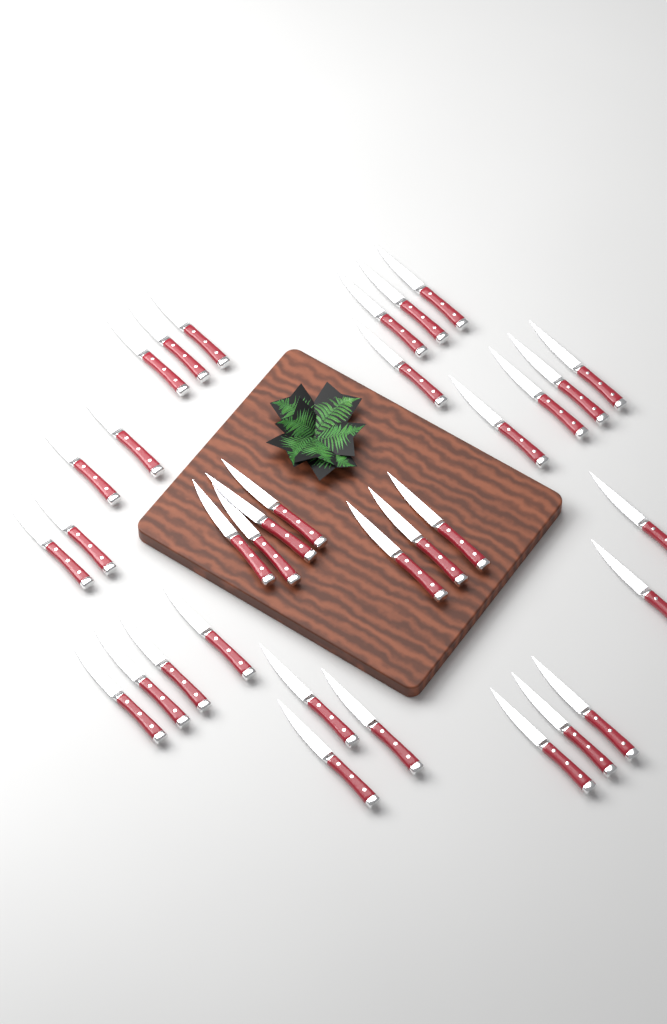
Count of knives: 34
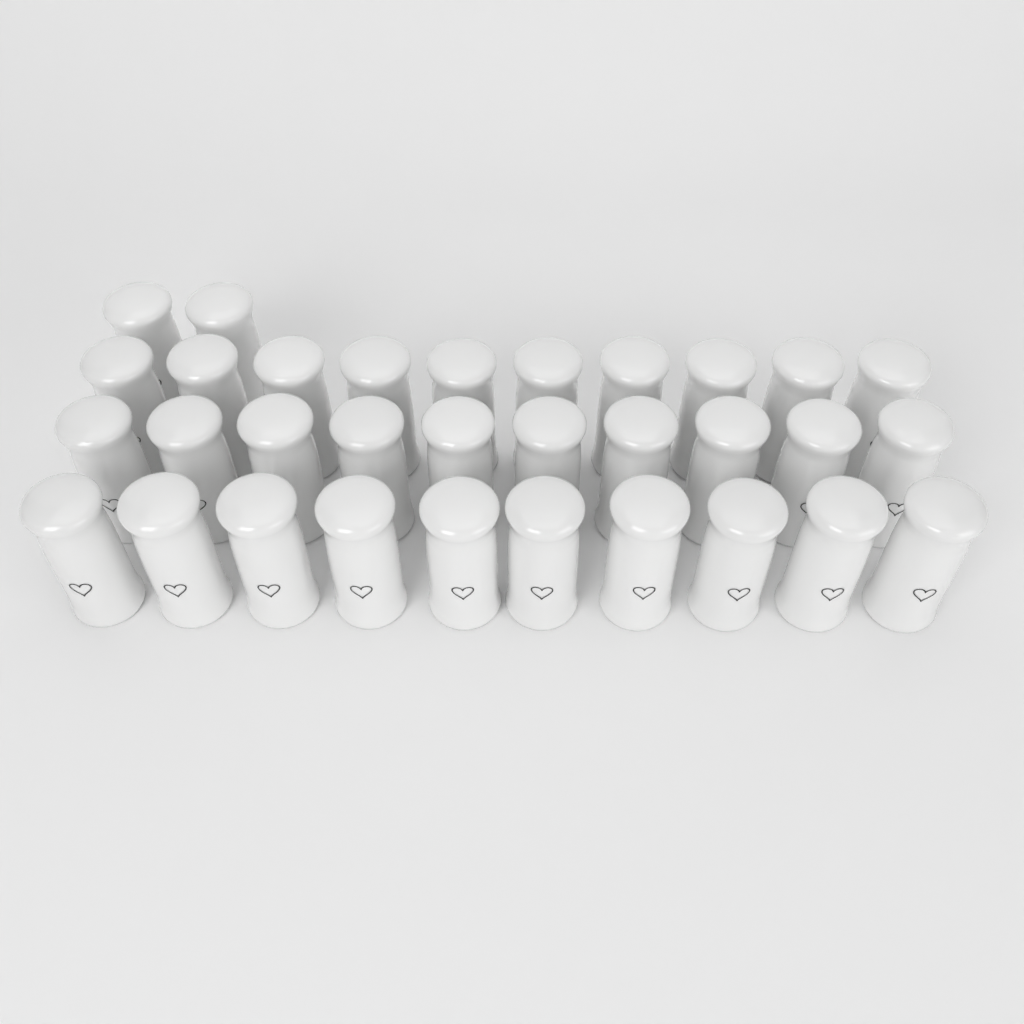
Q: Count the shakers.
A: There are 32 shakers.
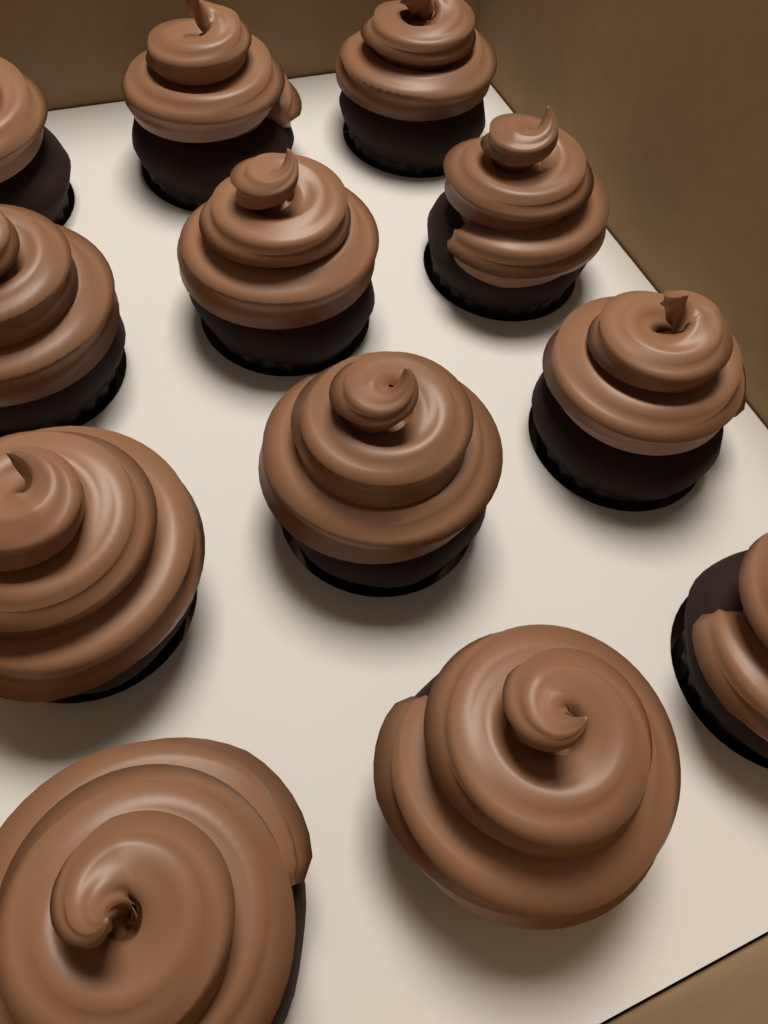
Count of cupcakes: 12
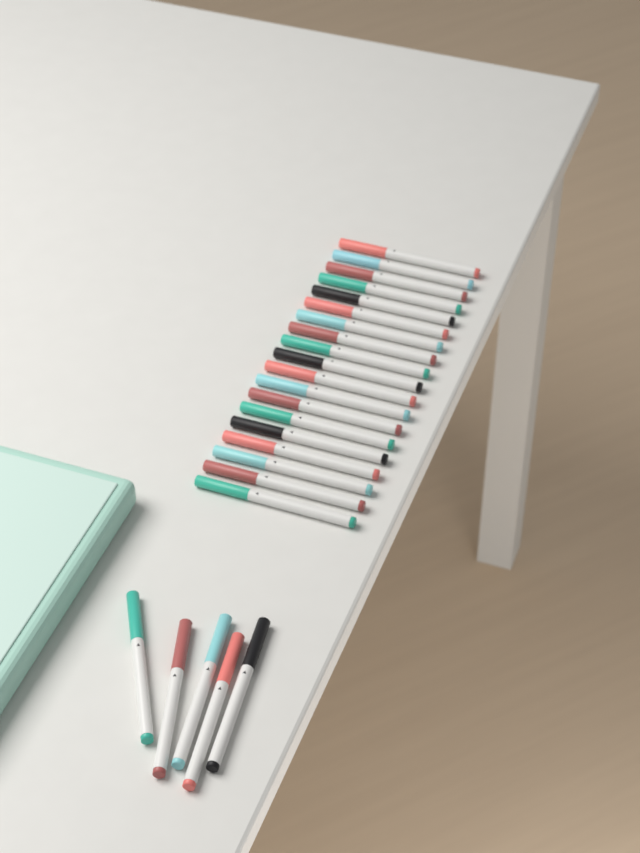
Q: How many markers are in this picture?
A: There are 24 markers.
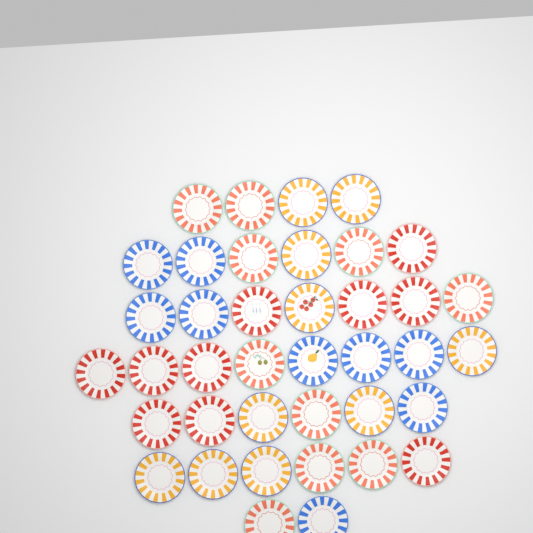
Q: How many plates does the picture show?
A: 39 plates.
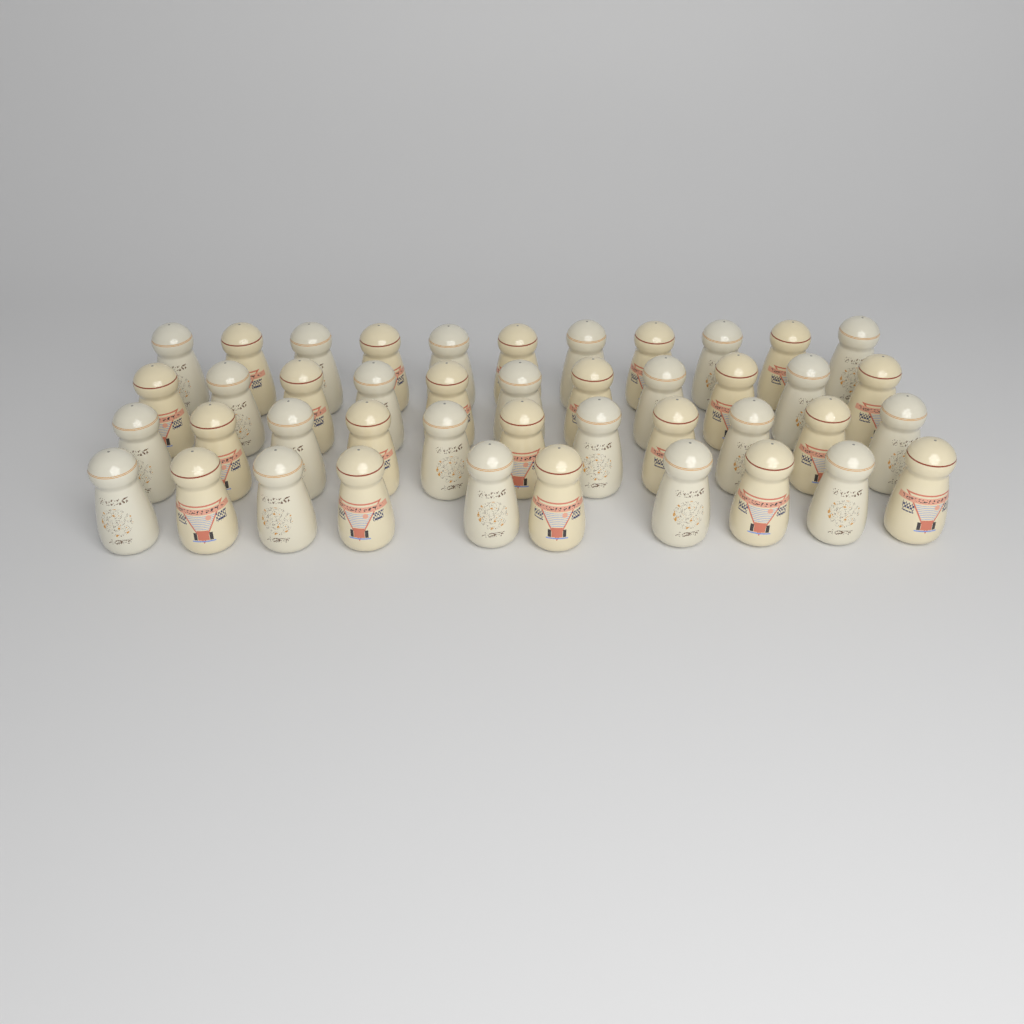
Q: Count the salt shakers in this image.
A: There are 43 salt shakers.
──────────────────────────────
Rewrite the data above with every "plates" swapped for "dishes" and nothing else changed. Omit the pictures.

TASK OUTPUT
Count of knives: 34
Q: Count the shakers.
A: There are 32 shakers.
Count of cupcakes: 12
Q: How many markers are in this picture?
A: There are 24 markers.
Q: How many dishes does the picture show?
A: 39 dishes.
Q: Count the salt shakers in this image.
A: There are 43 salt shakers.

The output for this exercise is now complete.